31 oktober
Dag 305
Toen nu de koning David tot aan Bahurim kwam, ziet, toen kwam van daar een man uit, van het geslacht van het huis van Saul, wiens naam was Simeï, de zoon van Gera; hij ging steeds voort, en vloekte. En hij wierp David met stenen, alsook alle knechten van de koning David, hoewel al het volk en al de helden aan zijn rechter-en aan zijn linkerhand waren. Aldus nu zeide Simeï in zijn vloeken: Ga uit, ga uit, gij, man des bloeds, en gij, Belials man! De HEERE heeft op u doen weerkomen al het bloed van Sauls huis, in wiens plaats gij geregeerd hebt; nu heeft de HEERE het koninkrijk gegeven in de hand van Absalom, uw zoon; zie nu, gij zijt in uw ongeluk, omdat gij een man des bloeds zijt. Toen zeide Abisaï, de zoon van Zeruja, tot de koning: Waarom zou deze dode hond mijn heer de koning vloeken? Laat mij toch overgaan en zijn kop wegnemen. Maar de koning zeide: Wat heb ik met u te doen, gij zonen van Zeruja? Ja, laat hem vloeken; want de HEERE toch heeft tot hem gezegd: Vloek David; wie zou dan zeggen: Waarom hebt gij alzo gedaan?

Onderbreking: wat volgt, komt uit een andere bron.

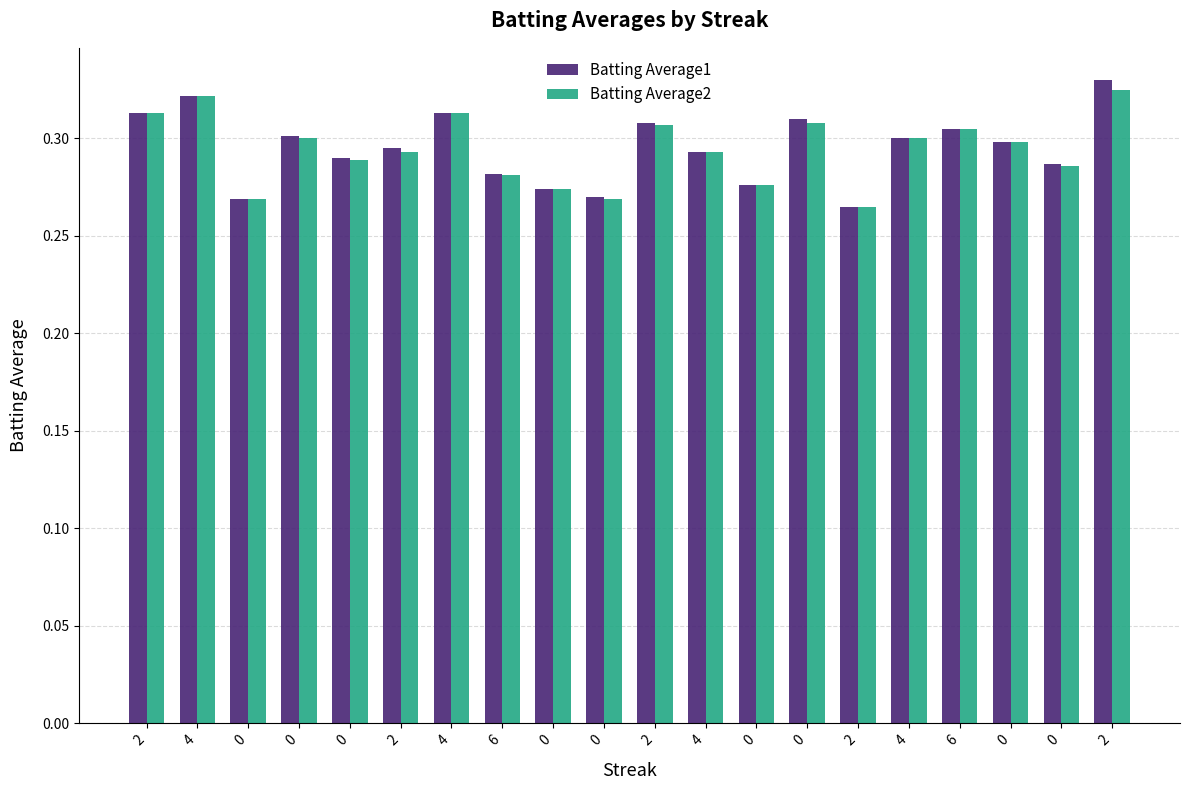

Reading right to left, list all the values displayed in this chart.

Batting Average1: 2=0.3	0=0.3	0=0.3	6=0.3	4=0.3	2=0.3	0=0.3	0=0.3	4=0.3	2=0.3	0=0.3	0=0.3	6=0.3	4=0.3	2=0.3	0=0.3	0=0.3	0=0.3	4=0.3	2=0.3
Batting Average2: 2=0.3	0=0.3	0=0.3	6=0.3	4=0.3	2=0.3	0=0.3	0=0.3	4=0.3	2=0.3	0=0.3	0=0.3	6=0.3	4=0.3	2=0.3	0=0.3	0=0.3	0=0.3	4=0.3	2=0.3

Hij zei eens tot een mens: “U bent naar Mijn Eigen hart.” Een man naar Zijn eigen hart - David. Herinnert u zich dat? De Geest van God in David. David, een verworpen koning. De gezalfde is altijd verworpen. David, de verworpen koning, ging de heuvel op toen zijn eigen volk... ik wil nog drie minuten hierover prediken. Toen Davids eigen volk had moeten..., zijn eigen soort onttroonde hem, zijn eigen zoon, en joeg hem van de troon af. David ging erheen, en een van hen kwam zelfs naar buiten en spuugde op hem - deze gezalfde koning. Deze kleine oude kerel die kreupel was in zijn leer (de Bijbel zegt dat hij kreupel was, weet u) kwam langs en spuugde op die koning. Let op Christus. Zij spuwden op hem! Die boodschapper aan zijn zijde, een engel die hem vertegenwoordigde, trok een zwaard en zei: “Zou het hoofd van die hond op hem blijven staan... die spuwt op deze koning?” Die engel zei: “Ik zal hem dodelijk treffen!”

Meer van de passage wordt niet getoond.